Someone once said the purpose of the U.S. cavalry in the west during the 19th century was “to protect the white man against the Indian, whereas the task assigned to the North West Mounted Police was to protect the Indian against the white man.”

That helps explain Fort Walsh, the now-restored headquarters of the NWMP (between 1875 and 1882), that sits about 20 miles southwest of the main parksite. It took two years from the NWMP’s creation in 1873 for the force to establish its main post there. But its presence eventually ended any possibility of a repeat of the infamous Cypress Hills Massacre that saw a group of U.S. whiskey traders kill 36 Canadian natives in the hills. Testimony to the Mounties’ peacemaking influence can be found in the NWMP graveyard a few hundred yards from the fort. Of a dozen or more headstones there, only one records the death of a Mountie by violence. Constable Marmaduke Graburn, 19, was killed by Indians. The others died of such ailments as typhoid and dysentery. Once established at Fort Walsh, the force kept an eye on a gathering of roughly 6,000 American Sioux at the base of the hills — precarious situation as some feared the potential for an all-out war with Canadian Assiniboins, Blackfeet and others.

But that’s not all there is to the Cypress Hills. Throughout their geological history, life has flourished here. Indeed, many images of strange and extinct mammals, including titanotheres, sabre-toothed cats and even camels, are now preserved as fossils in the eastern reaches of the park.

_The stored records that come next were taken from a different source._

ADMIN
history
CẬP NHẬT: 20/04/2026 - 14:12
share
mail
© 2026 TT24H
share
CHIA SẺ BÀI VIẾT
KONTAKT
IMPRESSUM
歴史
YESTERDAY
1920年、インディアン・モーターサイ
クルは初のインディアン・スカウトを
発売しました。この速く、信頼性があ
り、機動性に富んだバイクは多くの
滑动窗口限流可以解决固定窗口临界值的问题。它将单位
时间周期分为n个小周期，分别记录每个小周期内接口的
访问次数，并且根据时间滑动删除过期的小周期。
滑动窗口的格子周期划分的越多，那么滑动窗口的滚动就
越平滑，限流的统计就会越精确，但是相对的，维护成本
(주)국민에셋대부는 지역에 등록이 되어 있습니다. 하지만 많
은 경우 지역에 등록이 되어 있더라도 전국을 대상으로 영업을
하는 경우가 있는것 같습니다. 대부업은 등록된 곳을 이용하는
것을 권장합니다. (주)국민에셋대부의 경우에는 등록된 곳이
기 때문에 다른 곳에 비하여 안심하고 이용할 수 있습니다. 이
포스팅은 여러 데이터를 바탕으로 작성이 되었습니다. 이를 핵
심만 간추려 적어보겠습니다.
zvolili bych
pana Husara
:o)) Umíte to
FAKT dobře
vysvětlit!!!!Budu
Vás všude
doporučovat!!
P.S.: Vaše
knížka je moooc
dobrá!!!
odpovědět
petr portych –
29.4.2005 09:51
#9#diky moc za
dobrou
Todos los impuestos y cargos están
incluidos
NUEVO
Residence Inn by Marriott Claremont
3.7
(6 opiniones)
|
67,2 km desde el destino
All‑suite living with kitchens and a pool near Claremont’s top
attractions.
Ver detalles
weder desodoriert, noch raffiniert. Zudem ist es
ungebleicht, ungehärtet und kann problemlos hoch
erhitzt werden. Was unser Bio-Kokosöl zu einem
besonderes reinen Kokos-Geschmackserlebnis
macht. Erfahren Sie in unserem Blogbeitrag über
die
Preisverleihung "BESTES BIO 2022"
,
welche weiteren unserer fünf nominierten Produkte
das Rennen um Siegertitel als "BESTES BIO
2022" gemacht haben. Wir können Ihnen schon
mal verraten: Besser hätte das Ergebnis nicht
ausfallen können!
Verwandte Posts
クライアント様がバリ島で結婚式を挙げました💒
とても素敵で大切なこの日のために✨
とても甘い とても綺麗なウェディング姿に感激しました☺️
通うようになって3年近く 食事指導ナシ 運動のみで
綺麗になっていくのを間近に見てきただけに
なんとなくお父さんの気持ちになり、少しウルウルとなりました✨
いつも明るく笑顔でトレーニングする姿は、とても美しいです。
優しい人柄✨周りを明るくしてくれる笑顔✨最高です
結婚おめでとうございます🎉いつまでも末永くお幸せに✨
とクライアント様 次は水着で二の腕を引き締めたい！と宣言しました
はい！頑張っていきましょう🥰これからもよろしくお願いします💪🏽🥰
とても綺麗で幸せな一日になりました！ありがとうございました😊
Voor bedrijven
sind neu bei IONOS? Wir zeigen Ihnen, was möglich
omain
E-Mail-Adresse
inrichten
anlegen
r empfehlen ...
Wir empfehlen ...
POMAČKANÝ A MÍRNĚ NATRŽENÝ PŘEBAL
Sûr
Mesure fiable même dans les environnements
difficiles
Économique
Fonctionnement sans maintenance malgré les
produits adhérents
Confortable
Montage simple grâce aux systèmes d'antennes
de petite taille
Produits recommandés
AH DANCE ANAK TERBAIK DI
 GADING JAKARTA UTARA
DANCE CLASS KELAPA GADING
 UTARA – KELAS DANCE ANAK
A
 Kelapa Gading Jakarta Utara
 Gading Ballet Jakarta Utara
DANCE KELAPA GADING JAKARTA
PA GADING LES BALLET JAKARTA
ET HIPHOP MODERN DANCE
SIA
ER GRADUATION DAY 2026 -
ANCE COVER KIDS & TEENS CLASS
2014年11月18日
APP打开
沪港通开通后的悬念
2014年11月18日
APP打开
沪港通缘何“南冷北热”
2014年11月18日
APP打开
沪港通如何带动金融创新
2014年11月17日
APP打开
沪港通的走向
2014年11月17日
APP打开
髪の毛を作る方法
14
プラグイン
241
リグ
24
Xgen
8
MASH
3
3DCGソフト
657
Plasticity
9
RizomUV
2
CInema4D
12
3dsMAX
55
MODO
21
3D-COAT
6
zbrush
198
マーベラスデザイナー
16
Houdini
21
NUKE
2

But no journey to the area would be complete without a side trip to Eastend, a pretty town 88 km (55 miles) south and east of the entrance to the hills, on Highway 13. Eastend is one of Canada’s finest palaeontological sites and, in 1994, gave up one of only 12 known T-Rex skeletons. It also gave us Wallace Stegner, the Pulitzer Prize-winning author best known for his 1955 book Wolf Willow, and the late Corky Jones, an amateur paleaontologist sometimes credited with discovering the triceratops, the three-horned rhino-like dinosaur so popular with youngsters. Viewing the cliffs at Eastend, one can spot a dazzling white strip of clay sandwiched between layers of standard buff prairie overburden. This lining is referred to occasionally as bentonite, an extremely fine potter’s clay that could have been the source of a small industry but has never been exploited locally except as a craft medium. But this local phenomenon can be better explained by Eastend Fossil Research Station crews who, on advance notice, conduct public tours of dinosaur digs and geological oddities in the area. You can call them at (306) 295-4009.

Maple Creek, to the north between the Cypress Hills Park and the Trans-Canada Highway, is also worth a visit, if only to see some of its brick architecture — an unusual sight in the area, given its age. In the heart of prime ranching country, pioneers there still refer to it as the “old cow town.”